More than just a "type" - new research shows people tend to choose partners similar to their exes or parents

August 3, 2021 - Liz Schondelmayer

When looking for their next romantic partners, most people would think they'd like to avoid someone who is just like their ex. But new social science research suggests that the majority of us actually do the exact opposite - or will even look for someone who reminds us of our parents. 

According to a new study from Michigan State University graduate student Katelin Leahy (pictured left) and MSU psychologist Dr. William Chopik, people tend to show romantic interest in people who resemble their exes or their parents. Called transference, this concept holds up across the lifespan - meaning that younger, middle-aged and older people all tend to follow this pattern. 

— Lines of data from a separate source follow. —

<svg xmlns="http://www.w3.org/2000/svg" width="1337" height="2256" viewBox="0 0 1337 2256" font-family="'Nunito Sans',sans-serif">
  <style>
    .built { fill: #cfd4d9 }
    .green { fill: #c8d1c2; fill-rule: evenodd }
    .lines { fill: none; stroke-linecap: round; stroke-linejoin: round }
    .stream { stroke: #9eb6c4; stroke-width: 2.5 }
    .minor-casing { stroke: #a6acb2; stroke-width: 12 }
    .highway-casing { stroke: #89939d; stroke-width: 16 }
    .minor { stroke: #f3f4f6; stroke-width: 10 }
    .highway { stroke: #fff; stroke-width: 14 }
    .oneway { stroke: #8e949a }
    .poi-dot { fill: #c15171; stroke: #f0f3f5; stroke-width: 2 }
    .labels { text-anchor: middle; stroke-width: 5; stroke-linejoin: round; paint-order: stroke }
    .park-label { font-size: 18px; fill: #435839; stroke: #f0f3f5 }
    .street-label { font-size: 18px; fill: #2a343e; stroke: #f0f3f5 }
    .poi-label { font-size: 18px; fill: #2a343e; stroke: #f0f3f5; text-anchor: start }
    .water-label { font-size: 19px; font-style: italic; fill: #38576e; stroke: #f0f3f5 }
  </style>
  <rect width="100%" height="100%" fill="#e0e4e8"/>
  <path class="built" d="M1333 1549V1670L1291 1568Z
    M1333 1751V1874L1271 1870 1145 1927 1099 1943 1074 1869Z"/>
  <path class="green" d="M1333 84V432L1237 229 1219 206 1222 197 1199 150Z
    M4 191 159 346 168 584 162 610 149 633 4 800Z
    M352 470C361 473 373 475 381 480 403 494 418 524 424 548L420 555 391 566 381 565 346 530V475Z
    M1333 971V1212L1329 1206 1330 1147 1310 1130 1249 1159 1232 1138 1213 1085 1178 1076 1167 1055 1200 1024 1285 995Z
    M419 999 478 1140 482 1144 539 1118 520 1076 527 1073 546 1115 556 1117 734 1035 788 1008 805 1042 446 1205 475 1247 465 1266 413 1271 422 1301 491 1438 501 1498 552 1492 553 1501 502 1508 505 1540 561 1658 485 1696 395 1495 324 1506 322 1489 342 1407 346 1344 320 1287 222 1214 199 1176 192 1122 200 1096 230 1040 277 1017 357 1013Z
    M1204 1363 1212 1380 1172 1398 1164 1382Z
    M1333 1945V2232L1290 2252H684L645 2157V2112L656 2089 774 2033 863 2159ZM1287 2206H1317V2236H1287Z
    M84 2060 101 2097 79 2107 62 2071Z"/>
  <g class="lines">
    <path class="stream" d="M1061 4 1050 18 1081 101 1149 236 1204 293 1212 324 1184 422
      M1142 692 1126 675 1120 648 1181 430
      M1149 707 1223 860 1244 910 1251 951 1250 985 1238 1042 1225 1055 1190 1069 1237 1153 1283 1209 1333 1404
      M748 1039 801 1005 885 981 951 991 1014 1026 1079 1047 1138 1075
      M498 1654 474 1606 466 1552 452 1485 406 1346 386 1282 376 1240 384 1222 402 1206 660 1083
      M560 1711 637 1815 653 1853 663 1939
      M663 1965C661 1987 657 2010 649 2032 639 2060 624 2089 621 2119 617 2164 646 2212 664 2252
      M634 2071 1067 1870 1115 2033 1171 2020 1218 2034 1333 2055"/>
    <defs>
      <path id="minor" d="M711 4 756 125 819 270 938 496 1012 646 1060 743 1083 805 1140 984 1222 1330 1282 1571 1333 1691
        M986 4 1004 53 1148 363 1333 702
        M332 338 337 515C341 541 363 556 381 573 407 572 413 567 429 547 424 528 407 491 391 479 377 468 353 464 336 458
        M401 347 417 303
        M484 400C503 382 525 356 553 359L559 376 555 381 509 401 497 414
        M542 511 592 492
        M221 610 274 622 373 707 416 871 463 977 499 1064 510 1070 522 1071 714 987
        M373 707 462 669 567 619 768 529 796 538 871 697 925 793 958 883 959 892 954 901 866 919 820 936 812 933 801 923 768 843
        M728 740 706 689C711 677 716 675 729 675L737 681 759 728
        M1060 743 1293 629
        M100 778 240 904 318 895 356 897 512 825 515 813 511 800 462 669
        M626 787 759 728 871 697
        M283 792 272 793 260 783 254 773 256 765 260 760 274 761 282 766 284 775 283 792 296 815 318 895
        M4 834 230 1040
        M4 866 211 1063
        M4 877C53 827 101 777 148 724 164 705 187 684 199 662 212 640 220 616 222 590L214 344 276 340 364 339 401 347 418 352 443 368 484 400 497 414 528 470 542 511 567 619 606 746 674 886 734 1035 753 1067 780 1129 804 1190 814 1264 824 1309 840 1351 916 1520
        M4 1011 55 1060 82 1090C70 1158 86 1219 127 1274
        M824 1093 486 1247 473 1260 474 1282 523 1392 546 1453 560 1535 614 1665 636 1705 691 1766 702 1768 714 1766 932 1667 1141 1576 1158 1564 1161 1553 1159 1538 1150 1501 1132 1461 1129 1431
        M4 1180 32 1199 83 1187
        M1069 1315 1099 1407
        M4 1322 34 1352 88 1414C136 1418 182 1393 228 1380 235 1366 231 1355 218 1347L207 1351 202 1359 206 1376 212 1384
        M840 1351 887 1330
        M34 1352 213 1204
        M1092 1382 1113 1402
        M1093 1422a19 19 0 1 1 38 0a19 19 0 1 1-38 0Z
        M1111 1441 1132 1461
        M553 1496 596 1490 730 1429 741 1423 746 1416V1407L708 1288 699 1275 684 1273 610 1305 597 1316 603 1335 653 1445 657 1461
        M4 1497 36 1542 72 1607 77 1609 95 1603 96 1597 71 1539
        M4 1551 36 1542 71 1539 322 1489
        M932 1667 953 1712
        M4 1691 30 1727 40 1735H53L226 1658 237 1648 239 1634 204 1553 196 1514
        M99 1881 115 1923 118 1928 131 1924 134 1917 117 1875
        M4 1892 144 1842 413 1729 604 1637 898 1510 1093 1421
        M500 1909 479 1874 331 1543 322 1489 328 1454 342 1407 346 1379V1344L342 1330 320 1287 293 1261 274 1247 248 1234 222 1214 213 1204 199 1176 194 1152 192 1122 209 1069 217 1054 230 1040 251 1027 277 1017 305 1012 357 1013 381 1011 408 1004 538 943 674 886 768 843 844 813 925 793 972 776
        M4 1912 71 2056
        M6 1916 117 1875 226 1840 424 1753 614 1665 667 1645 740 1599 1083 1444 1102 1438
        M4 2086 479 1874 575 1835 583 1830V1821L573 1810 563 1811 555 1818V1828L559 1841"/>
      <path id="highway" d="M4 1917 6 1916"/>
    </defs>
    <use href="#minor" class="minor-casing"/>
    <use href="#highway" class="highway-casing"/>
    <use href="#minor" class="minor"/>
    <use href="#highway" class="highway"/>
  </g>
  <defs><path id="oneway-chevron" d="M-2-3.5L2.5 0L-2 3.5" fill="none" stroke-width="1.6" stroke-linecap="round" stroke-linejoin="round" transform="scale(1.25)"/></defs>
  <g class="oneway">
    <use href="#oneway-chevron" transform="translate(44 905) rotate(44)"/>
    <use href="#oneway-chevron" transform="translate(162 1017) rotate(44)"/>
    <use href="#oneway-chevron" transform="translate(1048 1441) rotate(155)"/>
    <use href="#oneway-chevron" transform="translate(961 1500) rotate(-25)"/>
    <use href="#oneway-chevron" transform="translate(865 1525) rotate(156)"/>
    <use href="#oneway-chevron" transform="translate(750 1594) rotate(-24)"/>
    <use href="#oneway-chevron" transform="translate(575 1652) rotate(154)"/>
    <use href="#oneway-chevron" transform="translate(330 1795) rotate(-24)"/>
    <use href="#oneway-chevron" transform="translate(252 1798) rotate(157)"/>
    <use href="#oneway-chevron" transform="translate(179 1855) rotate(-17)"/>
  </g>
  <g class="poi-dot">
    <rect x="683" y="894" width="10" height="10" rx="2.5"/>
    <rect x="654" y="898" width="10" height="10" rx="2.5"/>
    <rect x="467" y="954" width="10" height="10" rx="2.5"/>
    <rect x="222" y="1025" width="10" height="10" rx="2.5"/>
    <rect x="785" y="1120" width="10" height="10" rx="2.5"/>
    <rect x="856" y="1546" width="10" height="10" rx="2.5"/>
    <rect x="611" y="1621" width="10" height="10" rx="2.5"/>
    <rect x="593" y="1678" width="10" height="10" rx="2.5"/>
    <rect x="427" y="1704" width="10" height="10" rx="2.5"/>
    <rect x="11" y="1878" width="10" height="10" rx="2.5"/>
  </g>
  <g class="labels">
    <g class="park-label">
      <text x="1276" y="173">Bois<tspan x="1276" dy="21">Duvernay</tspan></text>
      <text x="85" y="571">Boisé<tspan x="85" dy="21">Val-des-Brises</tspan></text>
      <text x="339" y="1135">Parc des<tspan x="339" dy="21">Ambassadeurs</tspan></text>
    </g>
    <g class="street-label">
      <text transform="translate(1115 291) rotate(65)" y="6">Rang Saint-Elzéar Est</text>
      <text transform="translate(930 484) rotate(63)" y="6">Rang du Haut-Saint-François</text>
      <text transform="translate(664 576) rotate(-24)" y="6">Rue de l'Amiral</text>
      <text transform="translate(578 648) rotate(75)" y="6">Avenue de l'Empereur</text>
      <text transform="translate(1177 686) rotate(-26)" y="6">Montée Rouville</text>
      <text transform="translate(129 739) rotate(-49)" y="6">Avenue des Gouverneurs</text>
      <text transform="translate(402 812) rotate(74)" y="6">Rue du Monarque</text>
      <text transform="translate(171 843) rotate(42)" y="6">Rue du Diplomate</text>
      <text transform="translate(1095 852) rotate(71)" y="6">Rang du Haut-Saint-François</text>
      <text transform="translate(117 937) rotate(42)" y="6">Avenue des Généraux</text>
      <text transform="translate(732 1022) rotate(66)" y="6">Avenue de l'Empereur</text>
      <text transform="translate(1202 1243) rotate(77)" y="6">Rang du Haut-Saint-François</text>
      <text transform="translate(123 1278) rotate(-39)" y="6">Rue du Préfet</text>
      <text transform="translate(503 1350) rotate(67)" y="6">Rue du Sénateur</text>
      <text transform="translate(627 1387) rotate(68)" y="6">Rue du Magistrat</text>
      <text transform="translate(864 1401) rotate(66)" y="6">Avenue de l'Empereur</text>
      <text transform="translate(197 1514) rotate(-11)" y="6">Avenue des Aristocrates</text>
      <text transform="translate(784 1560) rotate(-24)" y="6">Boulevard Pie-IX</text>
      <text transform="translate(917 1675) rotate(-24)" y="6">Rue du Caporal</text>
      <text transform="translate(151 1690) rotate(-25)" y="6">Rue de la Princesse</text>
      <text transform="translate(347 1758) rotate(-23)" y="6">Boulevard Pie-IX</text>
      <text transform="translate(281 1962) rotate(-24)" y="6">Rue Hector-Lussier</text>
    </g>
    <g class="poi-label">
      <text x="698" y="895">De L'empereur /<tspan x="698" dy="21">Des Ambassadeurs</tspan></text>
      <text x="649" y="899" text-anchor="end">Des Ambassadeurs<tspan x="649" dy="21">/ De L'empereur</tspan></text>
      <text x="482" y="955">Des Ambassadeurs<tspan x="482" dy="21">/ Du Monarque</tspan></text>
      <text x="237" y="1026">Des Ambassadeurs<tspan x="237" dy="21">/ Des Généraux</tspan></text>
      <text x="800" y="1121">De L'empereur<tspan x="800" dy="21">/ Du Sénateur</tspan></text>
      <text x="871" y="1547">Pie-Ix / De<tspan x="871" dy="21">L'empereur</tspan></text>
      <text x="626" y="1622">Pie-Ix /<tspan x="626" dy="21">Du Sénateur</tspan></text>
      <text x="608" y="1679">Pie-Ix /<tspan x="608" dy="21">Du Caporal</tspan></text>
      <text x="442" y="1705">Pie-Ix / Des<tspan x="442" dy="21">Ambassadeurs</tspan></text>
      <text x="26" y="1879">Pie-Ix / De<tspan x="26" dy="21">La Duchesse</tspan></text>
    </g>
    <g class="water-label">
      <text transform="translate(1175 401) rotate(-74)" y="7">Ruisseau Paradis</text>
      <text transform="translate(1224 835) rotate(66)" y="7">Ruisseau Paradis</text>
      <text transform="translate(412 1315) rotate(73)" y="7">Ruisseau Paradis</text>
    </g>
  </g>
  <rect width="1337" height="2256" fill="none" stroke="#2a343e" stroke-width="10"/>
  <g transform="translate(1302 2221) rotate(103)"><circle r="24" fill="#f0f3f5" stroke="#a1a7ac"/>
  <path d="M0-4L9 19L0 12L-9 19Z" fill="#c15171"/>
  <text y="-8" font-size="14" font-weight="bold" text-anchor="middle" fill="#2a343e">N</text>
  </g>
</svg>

The study is the first of its kind to test the theory of transference among adults from all age groups, as past research had focused solely on college students. For this study, the researchers asked over 500 participants to use adjectives to describe their past partners, such as "nice," "helpful," or "charismatic," and then designed dating profiles to mimic those traits.

Leahy and Dr. Chopik found that, not only did the majority of participants favor profiles with similar traits as their exes, they began falsely attributing characteristics to those profiles which actually applied to their ex. "For example, the transference effect suggests that people would remember a profile saying they enjoyed a certain band, but the band was nowhere on the profile - it was actually their ex's favorite band," explained Dr. Chopik. 

For Leahy, a graduate student in the Department of Psychology, this research served as her Master's thesis project. "As a close relationships researcher, I'm interested in understanding how people choose romantic partners. After discovering the theory of transference, I wanted to test if people really are interested in dating the same type of people over time and across life," Leahy said.

Leahy notes that the study's results may seem counterintuitive: "You would think an ex is an ex for a reason, right? However, for some reason, we seem to be drawn to familiarity and comfort, even when our relationships with similar people continuously fail." 

Transference was especially present in participants who were older and/or confident in their ability to get into or maintain relationships. This means that these patterns of misremembering and preferring people from our past were somewhat stronger as people age or become more comfortable in relationships.

The study also found that people were more interested in dating people who reminded them of their parents as well as their exes. Although the finding may seem Freudian at first, Dr. Chopik explains that it has more to do with emulating a past positive relationship in one's life. 

"For those who have had a good relationship with their parents, it makes sense that they would want a partner who shares similar traits with someone else they have a strong connection with," Dr. Chopik said. 

Leahy and Chopik hope to further our understanding of transference by comparing the happiness of people who date similar partners over time to those who break out of this pattern and go for vastly different significant others.